Repeat all of the lines below word for word.

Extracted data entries
▼

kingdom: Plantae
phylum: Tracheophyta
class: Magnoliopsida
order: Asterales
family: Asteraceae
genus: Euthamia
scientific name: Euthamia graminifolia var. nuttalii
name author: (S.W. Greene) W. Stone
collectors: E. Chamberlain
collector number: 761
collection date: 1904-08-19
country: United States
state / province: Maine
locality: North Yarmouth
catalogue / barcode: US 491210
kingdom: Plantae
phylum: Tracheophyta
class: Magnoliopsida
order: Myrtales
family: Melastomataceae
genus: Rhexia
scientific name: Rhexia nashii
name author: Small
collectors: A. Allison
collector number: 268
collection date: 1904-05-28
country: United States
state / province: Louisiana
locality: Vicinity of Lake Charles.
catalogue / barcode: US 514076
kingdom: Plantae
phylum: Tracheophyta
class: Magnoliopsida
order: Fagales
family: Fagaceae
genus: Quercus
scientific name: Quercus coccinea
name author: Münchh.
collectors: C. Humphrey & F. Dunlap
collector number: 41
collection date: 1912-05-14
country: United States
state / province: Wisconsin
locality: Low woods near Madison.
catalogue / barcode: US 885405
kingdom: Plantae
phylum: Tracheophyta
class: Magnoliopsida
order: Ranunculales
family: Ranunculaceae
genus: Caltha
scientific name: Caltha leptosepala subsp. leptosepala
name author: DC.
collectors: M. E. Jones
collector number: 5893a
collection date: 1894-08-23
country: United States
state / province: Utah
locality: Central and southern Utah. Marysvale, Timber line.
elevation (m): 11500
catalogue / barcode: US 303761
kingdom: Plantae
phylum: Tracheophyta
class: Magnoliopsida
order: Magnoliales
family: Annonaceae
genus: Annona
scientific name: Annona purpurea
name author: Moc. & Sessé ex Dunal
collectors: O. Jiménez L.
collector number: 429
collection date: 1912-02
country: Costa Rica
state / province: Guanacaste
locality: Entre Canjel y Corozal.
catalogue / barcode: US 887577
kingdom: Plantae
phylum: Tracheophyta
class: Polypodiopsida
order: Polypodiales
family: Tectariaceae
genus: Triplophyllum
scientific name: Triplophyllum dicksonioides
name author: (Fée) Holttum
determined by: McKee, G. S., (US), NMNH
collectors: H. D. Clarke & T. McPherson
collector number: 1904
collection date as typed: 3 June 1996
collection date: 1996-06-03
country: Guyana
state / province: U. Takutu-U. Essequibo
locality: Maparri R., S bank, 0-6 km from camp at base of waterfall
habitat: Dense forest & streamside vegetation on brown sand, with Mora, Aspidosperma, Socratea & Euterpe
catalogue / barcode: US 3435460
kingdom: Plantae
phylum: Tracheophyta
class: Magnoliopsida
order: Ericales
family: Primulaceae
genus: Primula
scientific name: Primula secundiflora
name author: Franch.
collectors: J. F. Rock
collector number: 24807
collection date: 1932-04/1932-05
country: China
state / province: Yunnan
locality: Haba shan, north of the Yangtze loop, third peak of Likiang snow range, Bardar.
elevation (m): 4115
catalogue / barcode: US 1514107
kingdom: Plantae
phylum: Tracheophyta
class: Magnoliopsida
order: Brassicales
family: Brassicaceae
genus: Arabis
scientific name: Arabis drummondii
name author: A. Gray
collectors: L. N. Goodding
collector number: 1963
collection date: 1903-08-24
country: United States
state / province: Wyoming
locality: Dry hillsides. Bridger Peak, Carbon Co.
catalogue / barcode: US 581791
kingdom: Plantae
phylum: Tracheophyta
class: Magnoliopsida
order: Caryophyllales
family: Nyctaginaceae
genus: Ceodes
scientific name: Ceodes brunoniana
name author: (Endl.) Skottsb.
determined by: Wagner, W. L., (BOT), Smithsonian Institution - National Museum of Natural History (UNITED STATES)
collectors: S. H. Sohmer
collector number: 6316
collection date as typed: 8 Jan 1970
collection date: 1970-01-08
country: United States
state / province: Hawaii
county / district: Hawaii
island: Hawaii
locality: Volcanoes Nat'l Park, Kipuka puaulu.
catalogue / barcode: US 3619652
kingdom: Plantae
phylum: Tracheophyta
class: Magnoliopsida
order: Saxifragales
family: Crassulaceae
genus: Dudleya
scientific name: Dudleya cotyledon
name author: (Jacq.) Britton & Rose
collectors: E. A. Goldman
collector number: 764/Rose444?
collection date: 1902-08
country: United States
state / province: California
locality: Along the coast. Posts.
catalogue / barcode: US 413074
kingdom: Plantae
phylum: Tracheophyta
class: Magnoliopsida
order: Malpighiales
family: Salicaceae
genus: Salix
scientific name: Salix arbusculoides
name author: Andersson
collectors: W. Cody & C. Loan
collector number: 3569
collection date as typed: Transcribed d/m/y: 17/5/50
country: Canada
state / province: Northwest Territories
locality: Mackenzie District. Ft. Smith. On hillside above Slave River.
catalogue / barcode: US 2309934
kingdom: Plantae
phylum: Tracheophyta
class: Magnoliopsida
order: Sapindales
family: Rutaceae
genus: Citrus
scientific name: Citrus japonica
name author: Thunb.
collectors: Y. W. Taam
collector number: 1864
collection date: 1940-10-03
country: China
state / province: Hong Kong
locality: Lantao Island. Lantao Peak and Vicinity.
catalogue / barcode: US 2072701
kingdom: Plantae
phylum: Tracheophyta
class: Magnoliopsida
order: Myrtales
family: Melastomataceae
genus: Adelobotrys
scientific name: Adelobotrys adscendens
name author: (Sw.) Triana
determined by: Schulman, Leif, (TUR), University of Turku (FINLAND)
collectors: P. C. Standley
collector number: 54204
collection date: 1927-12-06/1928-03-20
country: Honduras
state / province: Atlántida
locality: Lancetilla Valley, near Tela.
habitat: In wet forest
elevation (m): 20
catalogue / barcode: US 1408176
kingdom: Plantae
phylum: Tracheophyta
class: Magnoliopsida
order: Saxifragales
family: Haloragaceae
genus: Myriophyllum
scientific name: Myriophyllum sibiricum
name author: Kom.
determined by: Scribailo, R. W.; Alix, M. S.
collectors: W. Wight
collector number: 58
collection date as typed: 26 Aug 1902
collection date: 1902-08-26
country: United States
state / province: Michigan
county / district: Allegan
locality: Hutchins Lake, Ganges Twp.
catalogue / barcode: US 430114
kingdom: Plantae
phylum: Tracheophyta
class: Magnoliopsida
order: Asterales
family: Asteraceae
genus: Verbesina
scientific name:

▲

* _TASK SOLUTION_:
kingdom: Plantae
phylum: Tracheophyta
class: Magnoliopsida
order: Asterales
family: Asteraceae
genus: Euthamia
scientific name: Euthamia graminifolia var. nuttalii
name author: (S.W. Greene) W. Stone
collectors: E. Chamberlain
collector number: 761
collection date: 1904-08-19
country: United States
state / province: Maine
locality: North Yarmouth
catalogue / barcode: US 491210
kingdom: Plantae
phylum: Tracheophyta
class: Magnoliopsida
order: Myrtales
family: Melastomataceae
genus: Rhexia
scientific name: Rhexia nashii
name author: Small
collectors: A. Allison
collector number: 268
collection date: 1904-05-28
country: United States
state / province: Louisiana
locality: Vicinity of Lake Charles.
catalogue / barcode: US 514076
kingdom: Plantae
phylum: Tracheophyta
class: Magnoliopsida
order: Fagales
family: Fagaceae
genus: Quercus
scientific name: Quercus coccinea
name author: Münchh.
collectors: C. Humphrey & F. Dunlap
collector number: 41
collection date: 1912-05-14
country: United States
state / province: Wisconsin
locality: Low woods near Madison.
catalogue / barcode: US 885405
kingdom: Plantae
phylum: Tracheophyta
class: Magnoliopsida
order: Ranunculales
family: Ranunculaceae
genus: Caltha
scientific name: Caltha leptosepala subsp. leptosepala
name author: DC.
collectors: M. E. Jones
collector number: 5893a
collection date: 1894-08-23
country: United States
state / province: Utah
locality: Central and southern Utah. Marysvale, Timber line.
elevation (m): 11500
catalogue / barcode: US 303761
kingdom: Plantae
phylum: Tracheophyta
class: Magnoliopsida
order: Magnoliales
family: Annonaceae
genus: Annona
scientific name: Annona purpurea
name author: Moc. & Sessé ex Dunal
collectors: O. Jiménez L.
collector number: 429
collection date: 1912-02
country: Costa Rica
state / province: Guanacaste
locality: Entre Canjel y Corozal.
catalogue / barcode: US 887577
kingdom: Plantae
phylum: Tracheophyta
class: Polypodiopsida
order: Polypodiales
family: Tectariaceae
genus: Triplophyllum
scientific name: Triplophyllum dicksonioides
name author: (Fée) Holttum
determined by: McKee, G. S., (US), NMNH
collectors: H. D. Clarke & T. McPherson
collector number: 1904
collection date as typed: 3 June 1996
collection date: 1996-06-03
country: Guyana
state / province: U. Takutu-U. Essequibo
locality: Maparri R., S bank, 0-6 km from camp at base of waterfall
habitat: Dense forest & streamside vegetation on brown sand, with Mora, Aspidosperma, Socratea & Euterpe
catalogue / barcode: US 3435460
kingdom: Plantae
phylum: Tracheophyta
class: Magnoliopsida
order: Ericales
family: Primulaceae
genus: Primula
scientific name: Primula secundiflora
name author: Franch.
collectors: J. F. Rock
collector number: 24807
collection date: 1932-04/1932-05
country: China
state / province: Yunnan
locality: Haba shan, north of the Yangtze loop, third peak of Likiang snow range, Bardar.
elevation (m): 4115
catalogue / barcode: US 1514107
kingdom: Plantae
phylum: Tracheophyta
class: Magnoliopsida
order: Brassicales
family: Brassicaceae
genus: Arabis
scientific name: Arabis drummondii
name author: A. Gray
collectors: L. N. Goodding
collector number: 1963
collection date: 1903-08-24
country: United States
state / province: Wyoming
locality: Dry hillsides. Bridger Peak, Carbon Co.
catalogue / barcode: US 581791
kingdom: Plantae
phylum: Tracheophyta
class: Magnoliopsida
order: Caryophyllales
family: Nyctaginaceae
genus: Ceodes
scientific name: Ceodes brunoniana
name author: (Endl.) Skottsb.
determined by: Wagner, W. L., (BOT), Smithsonian Institution - National Museum of Natural History (UNITED STATES)
collectors: S. H. Sohmer
collector number: 6316
collection date as typed: 8 Jan 1970
collection date: 1970-01-08
country: United States
state / province: Hawaii
county / district: Hawaii
island: Hawaii
locality: Volcanoes Nat'l Park, Kipuka puaulu.
catalogue / barcode: US 3619652
kingdom: Plantae
phylum: Tracheophyta
class: Magnoliopsida
order: Saxifragales
family: Crassulaceae
genus: Dudleya
scientific name: Dudleya cotyledon
name author: (Jacq.) Britton & Rose
collectors: E. A. Goldman
collector number: 764/Rose444?
collection date: 1902-08
country: United States
state / province: California
locality: Along the coast. Posts.
catalogue / barcode: US 413074
kingdom: Plantae
phylum: Tracheophyta
class: Magnoliopsida
order: Malpighiales
family: Salicaceae
genus: Salix
scientific name: Salix arbusculoides
name author: Andersson
collectors: W. Cody & C. Loan
collector number: 3569
collection date as typed: Transcribed d/m/y: 17/5/50
country: Canada
state / province: Northwest Territories
locality: Mackenzie District. Ft. Smith. On hillside above Slave River.
catalogue / barcode: US 2309934
kingdom: Plantae
phylum: Tracheophyta
class: Magnoliopsida
order: Sapindales
family: Rutaceae
genus: Citrus
scientific name: Citrus japonica
name author: Thunb.
collectors: Y. W. Taam
collector number: 1864
collection date: 1940-10-03
country: China
state / province: Hong Kong
locality: Lantao Island. Lantao Peak and Vicinity.
catalogue / barcode: US 2072701
kingdom: Plantae
phylum: Tracheophyta
class: Magnoliopsida
order: Myrtales
family: Melastomataceae
genus: Adelobotrys
scientific name: Adelobotrys adscendens
name author: (Sw.) Triana
determined by: Schulman, Leif, (TUR), University of Turku (FINLAND)
collectors: P. C. Standley
collector number: 54204
collection date: 1927-12-06/1928-03-20
country: Honduras
state / province: Atlántida
locality: Lancetilla Valley, near Tela.
habitat: In wet forest
elevation (m): 20
catalogue / barcode: US 1408176
kingdom: Plantae
phylum: Tracheophyta
class: Magnoliopsida
order: Saxifragales
family: Haloragaceae
genus: Myriophyllum
scientific name: Myriophyllum sibiricum
name author: Kom.
determined by: Scribailo, R. W.; Alix, M. S.
collectors: W. Wight
collector number: 58
collection date as typed: 26 Aug 1902
collection date: 1902-08-26
country: United States
state / province: Michigan
county / district: Allegan
locality: Hutchins Lake, Ganges Twp.
catalogue / barcode: US 430114
kingdom: Plantae
phylum: Tracheophyta
class: Magnoliopsida
order: Asterales
family: Asteraceae
genus: Verbesina
scientific name:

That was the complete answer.